If you are going to the trouble and expense of forged pistons, it doesn't matter what block you start with as long as it was made after 1985. These blocks have slightly different oil passages and will adapt to the 20v head perfectly. Doesn't have to be a 10v block, you can drop pistons into a 7A block too. By the time you do this, you have to have the honed, and probably bored to boot. Might as well polish the crank, new rod and main bearings, and whaddaya know? Its a full rebuild and you are all of a sudden in $2000 for a built bottom end. Granted it will be very strong and ready for anything.
Bore has nothing to do with it. All that affects is displacement and to a smaller degree, compression ratio. Either motor has plenty thick walls in each cylinder whether it was 82.5mm or 81mm bore. The reason the NF/NG is preferred is that it has a larger dish in the piston that when mated to a 20v head will produce a low 8:1 range compression ratio. 
Yes, all the turbo manifolds bolt right up to the 7A head. They all use the same castings, but the turbo versions have about twice as many exhaust studs holding the manifold on.
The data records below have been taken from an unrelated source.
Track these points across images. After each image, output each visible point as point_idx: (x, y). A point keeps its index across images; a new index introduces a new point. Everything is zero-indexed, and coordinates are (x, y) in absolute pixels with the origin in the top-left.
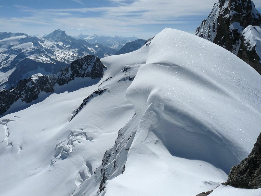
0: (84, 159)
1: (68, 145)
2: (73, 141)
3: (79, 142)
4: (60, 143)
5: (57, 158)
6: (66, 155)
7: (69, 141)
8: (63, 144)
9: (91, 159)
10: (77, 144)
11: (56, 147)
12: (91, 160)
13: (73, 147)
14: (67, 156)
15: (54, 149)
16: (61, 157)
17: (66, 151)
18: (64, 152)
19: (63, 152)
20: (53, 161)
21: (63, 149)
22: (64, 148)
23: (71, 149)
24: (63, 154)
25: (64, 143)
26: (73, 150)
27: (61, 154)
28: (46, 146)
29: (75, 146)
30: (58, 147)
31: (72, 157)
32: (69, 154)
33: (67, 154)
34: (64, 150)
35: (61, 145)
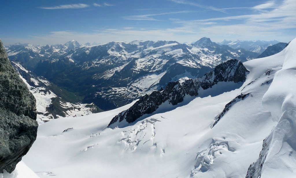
0: (226, 173)
1: (209, 155)
2: (215, 151)
3: (221, 153)
4: (201, 152)
6: (206, 167)
7: (210, 151)
8: (204, 154)
10: (218, 155)
11: (197, 156)
12: (233, 176)
13: (214, 158)
14: (207, 169)
15: (195, 158)
16: (201, 169)
17: (206, 163)
18: (205, 163)
19: (203, 162)
20: (193, 172)
22: (205, 158)
23: (212, 161)
25: (205, 152)
27: (201, 165)
28: (187, 154)
29: (216, 157)
30: (199, 156)
31: (212, 170)
33: (208, 166)
35: (202, 154)
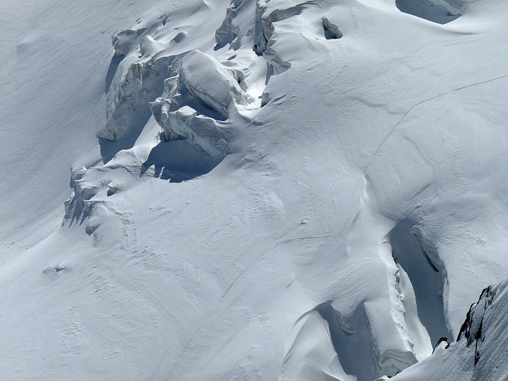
5: (121, 158)
9: (435, 201)
11: (117, 59)
12: (433, 210)
13: (270, 71)
14: (214, 152)
15: (99, 77)
16: (155, 157)
17: (204, 107)
18: (188, 111)
19: (173, 107)
20: (86, 184)
21: (181, 80)
22: (189, 76)
23: (256, 91)
24: (178, 129)
25: (186, 25)
26: (266, 100)
27: (159, 129)
29: (287, 66)
30: (134, 57)
31: (255, 162)
32: (229, 135)
33: (214, 135)
34: (187, 95)
35: (160, 44)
Plus the AAN has the distributor hole blocked off.
One problem with accessories is that you are adding an extra one on the passenger side. There's a turbo there and the A/C compressor might interfere. Use the bracketry from an NF 5000 or MC to put the alternator there instead and put the PS and AC on the driver's side. Might be a tight fit. I haven't been there, done that but thats what I have read on the various lists. And it certainly makes sense from looking at numerous 10vts in the junkyard.


----------